Vor drei Wochen hatte Jung auf Anfrage der LVZ erklärt, bei der DePfa-Bürgschaft im Jahr 2000 sei alles ordnungsgemäß verlaufen. Wie berichtet, lieh sich der VfB damals 500.000 Euro - die Stadt bürgte dafür. OBM-Dienstberatung und Grundstücksverkehrsausschuss hätten dies zuvor abgesegnet. Den heutigen Beigeordneten für Jugend, Soziales und Schule müssen aber schon längere Zeit Zweifel plagen, ob hier wirklich alles ordnungsgemäß verlief. Zwar war der Bürgschaftsvertrag zwischen Stadt und VfB vom 4. April 2000 konform mit den Rathaus-Beschlüssen. Zur eigenen Absicherung schickte die DePfa aber noch eine "Rückzahlungsvereinbarung" an das Grundstücksverkehrsamt. Dessen damaliger Leiter Christoph Böckenförde warnte Jung am 6. April in einer Notiz davor, dieses Papier zu unterschreiben: "Es handelt sich um eine eigenständige unmittelbare Zahlungsverpflichtung - und nicht um eine Sicherungsabsprache oder Haftungserklärung. Meines Erachtens ist der Beschluss der Diensberatung und des Grundstücksverkehrsausschusses nicht ausreichend, um diese Erklärung zu rechtfertigen."

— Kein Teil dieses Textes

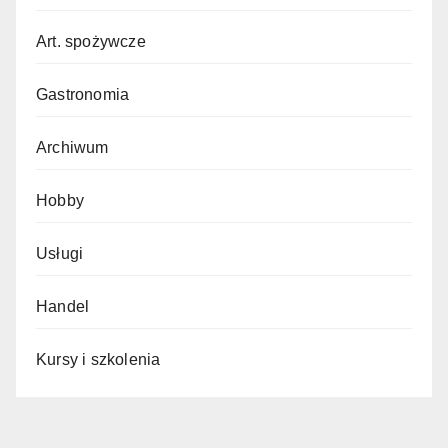
Art. spożywcze
Gastronomia
Archiwum
Hobby
Usługi
Handel
Kursy i szkolenia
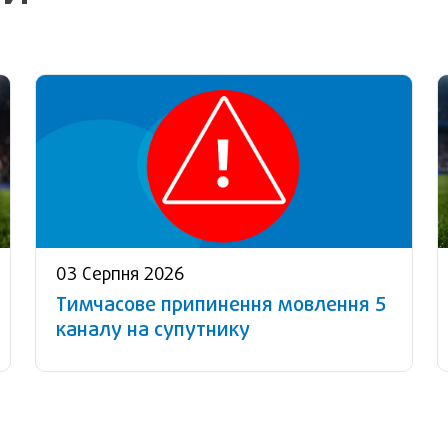
03 Серпня 2026
Тимчасове припинення мовлення 5
каналу на супутнику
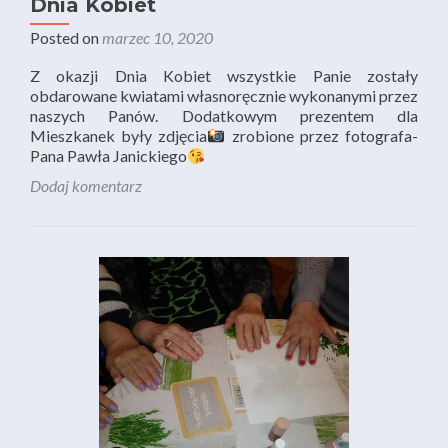
Dnia Kobiet
Posted on
marzec 10, 2020
Z okazji Dnia Kobiet wszystkie Panie zostały
obdarowane kwiatami własnoręcznie wykonanymi przez
naszych Panów. Dodatkowym prezentem dla
Mieszkanek były zdjęcia
zrobione przez fotografa-
Pana Pawła Janickiego
Dodaj komentarz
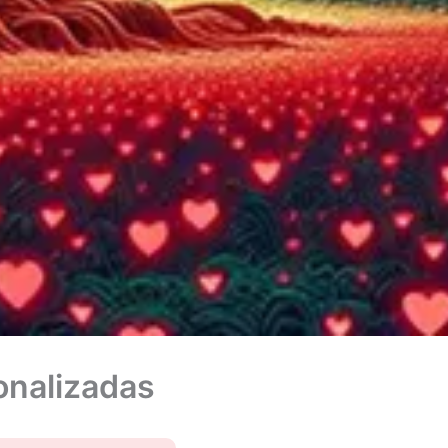
onalizadas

Trotzdem unterschrieb Kämmerer Peter Kaminski (CDU) - auf Bitten Jungs - am 11. April die "Rückzahlungsvereinbarung". Darin verpflichtete sich die Stadt gegenüber der Bank "unwiderruflich", die Million in fünf Raten abzustottern. Dem VfB wurde nur noch ein Recht auf "Sondertilgungen" eingeräumt, das er freilich niemals nutzte. Zu Kaminskis Ehrenrettung muss gesagt werden, dass dem Verein die Auslöschung per 19. April drohte. Auch erklärte der Kämmerer jüngst in einem Brief an OBM Wolfgang Tiefensee (SPD), Jung habe ihn seinerzeit darüber informiert, dass der Oberbürgermeister mit der Unterschrift einverstanden sei. Am Tage der Unterzeichnung hatte Kaminski Jung schriftlich mitgeteilt, dass man für das DePfa-Geschäft noch "eine gesonderte Beschlussfassung des Stadtrats" brauche und das Regierungspräsidium (RP) informieren müsse. Beides erfolgte nicht.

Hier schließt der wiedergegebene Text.